Records for processing:
──────────────────────────────

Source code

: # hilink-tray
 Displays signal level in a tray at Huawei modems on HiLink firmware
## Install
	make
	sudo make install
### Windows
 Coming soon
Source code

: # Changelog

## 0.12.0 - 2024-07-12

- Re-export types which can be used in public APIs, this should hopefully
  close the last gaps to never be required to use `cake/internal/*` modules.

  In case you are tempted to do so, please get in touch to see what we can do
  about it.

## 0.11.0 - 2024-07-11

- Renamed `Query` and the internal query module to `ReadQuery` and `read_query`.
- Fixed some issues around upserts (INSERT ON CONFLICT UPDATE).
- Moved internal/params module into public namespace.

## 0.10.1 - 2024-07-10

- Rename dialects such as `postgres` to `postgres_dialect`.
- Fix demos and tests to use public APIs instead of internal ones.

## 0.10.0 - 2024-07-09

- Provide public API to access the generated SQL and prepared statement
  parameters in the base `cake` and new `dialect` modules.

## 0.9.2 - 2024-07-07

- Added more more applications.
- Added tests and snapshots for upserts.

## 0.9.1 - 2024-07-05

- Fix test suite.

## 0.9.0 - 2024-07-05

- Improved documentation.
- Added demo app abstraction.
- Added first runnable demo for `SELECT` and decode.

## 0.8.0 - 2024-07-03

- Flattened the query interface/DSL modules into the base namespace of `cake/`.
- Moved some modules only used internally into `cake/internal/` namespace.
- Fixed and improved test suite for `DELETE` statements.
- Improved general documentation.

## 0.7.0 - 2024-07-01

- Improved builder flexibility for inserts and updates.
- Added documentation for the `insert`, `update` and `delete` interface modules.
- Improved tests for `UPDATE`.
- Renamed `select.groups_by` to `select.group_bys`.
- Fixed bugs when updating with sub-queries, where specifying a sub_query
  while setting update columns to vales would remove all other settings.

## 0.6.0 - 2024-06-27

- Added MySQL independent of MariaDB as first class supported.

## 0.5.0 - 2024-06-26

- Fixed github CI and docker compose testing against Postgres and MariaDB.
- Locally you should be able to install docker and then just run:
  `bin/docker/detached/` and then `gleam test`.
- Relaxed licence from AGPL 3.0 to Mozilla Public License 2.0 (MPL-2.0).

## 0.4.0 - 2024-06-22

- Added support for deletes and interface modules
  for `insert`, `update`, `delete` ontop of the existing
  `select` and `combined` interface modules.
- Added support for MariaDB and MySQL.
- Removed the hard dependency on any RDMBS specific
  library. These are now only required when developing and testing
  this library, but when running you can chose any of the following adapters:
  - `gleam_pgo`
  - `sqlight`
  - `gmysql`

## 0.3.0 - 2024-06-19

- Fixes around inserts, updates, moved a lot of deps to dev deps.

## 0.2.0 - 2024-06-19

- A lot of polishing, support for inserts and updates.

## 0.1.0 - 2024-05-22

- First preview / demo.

──────────────────────────────

Please write out all of the records above, character for character.

Source code

: # hilink-tray
 Displays signal level in a tray at Huawei modems on HiLink firmware
## Install
	make
	sudo make install
### Windows
 Coming soon
Source code

: # Changelog

## 0.12.0 - 2024-07-12

- Re-export types which can be used in public APIs, this should hopefully
  close the last gaps to never be required to use `cake/internal/*` modules.

  In case you are tempted to do so, please get in touch to see what we can do
  about it.

## 0.11.0 - 2024-07-11

- Renamed `Query` and the internal query module to `ReadQuery` and `read_query`.
- Fixed some issues around upserts (INSERT ON CONFLICT UPDATE).
- Moved internal/params module into public namespace.

## 0.10.1 - 2024-07-10

- Rename dialects such as `postgres` to `postgres_dialect`.
- Fix demos and tests to use public APIs instead of internal ones.

## 0.10.0 - 2024-07-09

- Provide public API to access the generated SQL and prepared statement
  parameters in the base `cake` and new `dialect` modules.

## 0.9.2 - 2024-07-07

- Added more more applications.
- Added tests and snapshots for upserts.

## 0.9.1 - 2024-07-05

- Fix test suite.

## 0.9.0 - 2024-07-05

- Improved documentation.
- Added demo app abstraction.
- Added first runnable demo for `SELECT` and decode.

## 0.8.0 - 2024-07-03

- Flattened the query interface/DSL modules into the base namespace of `cake/`.
- Moved some modules only used internally into `cake/internal/` namespace.
- Fixed and improved test suite for `DELETE` statements.
- Improved general documentation.

## 0.7.0 - 2024-07-01

- Improved builder flexibility for inserts and updates.
- Added documentation for the `insert`, `update` and `delete` interface modules.
- Improved tests for `UPDATE`.
- Renamed `select.groups_by` to `select.group_bys`.
- Fixed bugs when updating with sub-queries, where specifying a sub_query
  while setting update columns to vales would remove all other settings.

## 0.6.0 - 2024-06-27

- Added MySQL independent of MariaDB as first class supported.

## 0.5.0 - 2024-06-26

- Fixed github CI and docker compose testing against Postgres and MariaDB.
- Locally you should be able to install docker and then just run:
  `bin/docker/detached/` and then `gleam test`.
- Relaxed licence from AGPL 3.0 to Mozilla Public License 2.0 (MPL-2.0).

## 0.4.0 - 2024-06-22

- Added support for deletes and interface modules
  for `insert`, `update`, `delete` ontop of the existing
  `select` and `combined` interface modules.
- Added support for MariaDB and MySQL.
- Removed the hard dependency on any RDMBS specific
  library. These are now only required when developing and testing
  this library, but when running you can chose any of the following adapters:
  - `gleam_pgo`
  - `sqlight`
  - `gmysql`

## 0.3.0 - 2024-06-19

- Fixes around inserts, updates, moved a lot of deps to dev deps.

## 0.2.0 - 2024-06-19

- A lot of polishing, support for inserts and updates.

## 0.1.0 - 2024-05-22

- First preview / demo.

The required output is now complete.